Preview: Xeros waterless washing machine

"What's that?" you cry, "a washing machine without water?!" We look at the appliance that cleans your laundry using nylon beads.

Published: May 12, 2014 at 1:00 pm

Washing your clothes hasn’t changed a great deal in the past 50 years or so. Now, Sheffield-based company Xeros could revolutionise the way you do your washing, replacing the water in your machine with specially engineered beads.

Xeros CEO Bill Westwater explains. “The idea came from the textile design department at the University of Leeds. Leeds, like a lot of northern universities, used to work with textiles in a big way. The researchers, led by chemist Professor Stephen Burkinshaw, were figuring out how to get dyes into materials. And he thought, ‘If I know how to do that, then I can reverse the process. I’ll be able to get food stains out instead.'"

Burkinshaw’s insight led to the development of the world’s first bead-based washing machine, in which millions of reusable nylon beads are used to tackle dirt and stains. Although the beads don’t replace detergent and water completely, the system uses a whopping 80 per cent less water than the most economical conventional washers. Or as Westwater puts it: “We have proven that beads are a superior cleaning medium to water.”

It’s important first of all to understand how a conventional washing machine works. “With a front-loading drum, you have a puddle of water in the bottom, and paddles on the inside of the drum which ‘slap’ the clothes through the puddle as they rotate,” says Westwater. “That’s a crucial part of the cleaning process: it’s always been about contact, right back to when people would scrub clothes by the riverbank. What we do is spray beads into the drum, showering the clothes with beads. This gives better physical contact at all times.”

Once the beads have made physical contact, their electrostatic charge draws the dirt particles in. The third angle of attack in the beads’ favour is the fact that the nylon polymer becomes highly absorbent at 100 per cent humidity. When the nylon passes something called the glass transition temperature, its molecular structure becomes more amorphous and develops spaces in the beads where dirt can accumulate.

Bill Westwater shows off the polymer beads that make Xeros work © Xeros
Bill Westwater shows off the polymer beads that make Xeros work © Xeros

A typical 25kg industrial load of washing requires 50kg of beads – approximately 1.5 million of the 3-5mm pellets. The total active surface area is huge, particularly as care has been taken to extrude the beads to a particular shape, size and density.

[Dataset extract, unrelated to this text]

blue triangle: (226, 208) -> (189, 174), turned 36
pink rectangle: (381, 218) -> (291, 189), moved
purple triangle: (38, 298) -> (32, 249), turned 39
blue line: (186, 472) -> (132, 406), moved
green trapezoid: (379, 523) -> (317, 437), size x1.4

There are a number of knock-on benefits from the bead system. Because it lets you wash at a lower temperature, fabrics and colours that would normally have to be separated can be washed together, and fabrics take longer to lose their bright colour. “A lot of our early customers are people who wash rented workwear. If that takes longer to wear out, people are saving money further down the line,” Westwater adds.

So when is this housework-slashing device coming to our homes? “We have an advanced-stage prototype in our labs for the domestic market,” says Westwater. “We’ve been able to maintain the savings in a smaller drum, but the truth is we will be targeting American homes first because, as with everything else, they use bigger machines.”